→ PROBLEM
Select and copy each line of the items that contains the word "complete".

→ INPUT FOR THIS TASK
◇ ◇ ◇

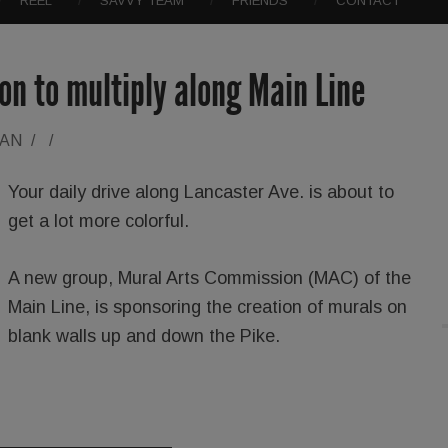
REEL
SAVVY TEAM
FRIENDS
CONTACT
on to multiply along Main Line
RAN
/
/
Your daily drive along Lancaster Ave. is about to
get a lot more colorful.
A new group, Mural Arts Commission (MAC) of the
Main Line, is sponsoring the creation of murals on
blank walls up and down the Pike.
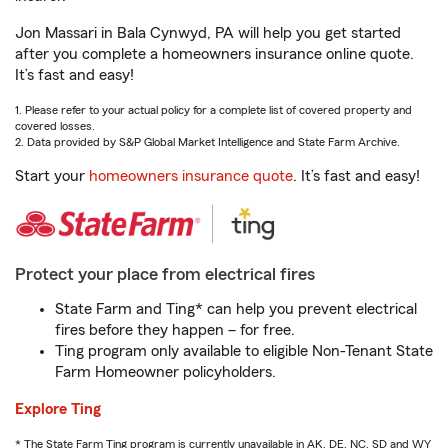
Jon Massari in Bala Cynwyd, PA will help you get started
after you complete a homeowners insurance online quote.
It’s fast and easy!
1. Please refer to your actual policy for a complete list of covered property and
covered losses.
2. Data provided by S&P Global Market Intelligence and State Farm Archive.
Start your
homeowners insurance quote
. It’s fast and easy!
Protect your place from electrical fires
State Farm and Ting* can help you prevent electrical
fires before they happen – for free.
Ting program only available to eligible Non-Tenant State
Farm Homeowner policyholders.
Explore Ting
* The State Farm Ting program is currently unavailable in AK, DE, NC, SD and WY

◇ ◇ ◇

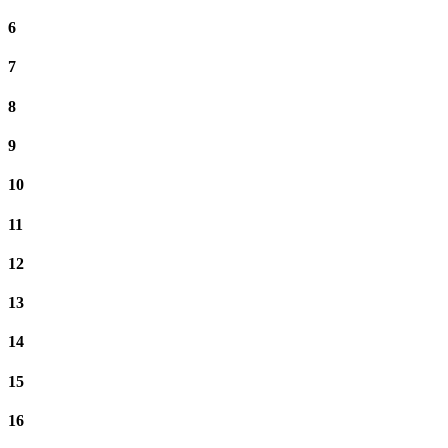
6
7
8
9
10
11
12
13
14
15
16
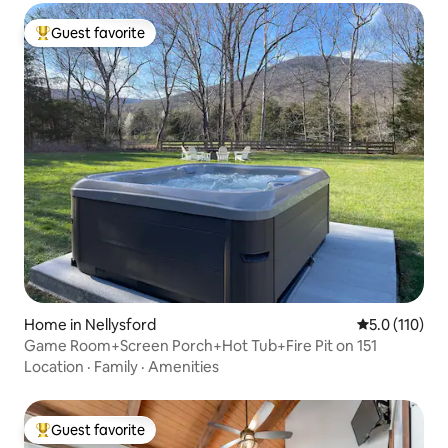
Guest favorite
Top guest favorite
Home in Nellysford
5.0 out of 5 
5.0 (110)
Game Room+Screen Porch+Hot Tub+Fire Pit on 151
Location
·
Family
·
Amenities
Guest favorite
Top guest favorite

◇ ◇ ◇

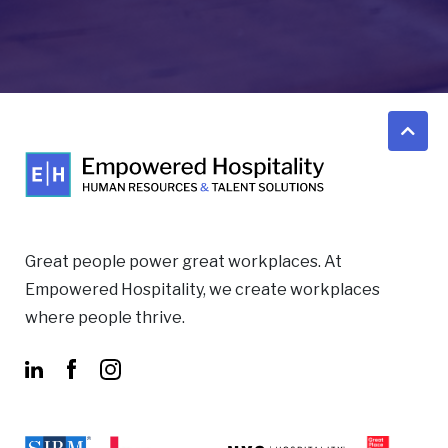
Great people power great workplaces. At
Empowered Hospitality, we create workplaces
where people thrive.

◇ ◇ ◇

→ SOLUTION TO THIS EXERCISE
after you complete a homeowners insurance online quote.
1. Please refer to your actual policy for a complete list of covered property and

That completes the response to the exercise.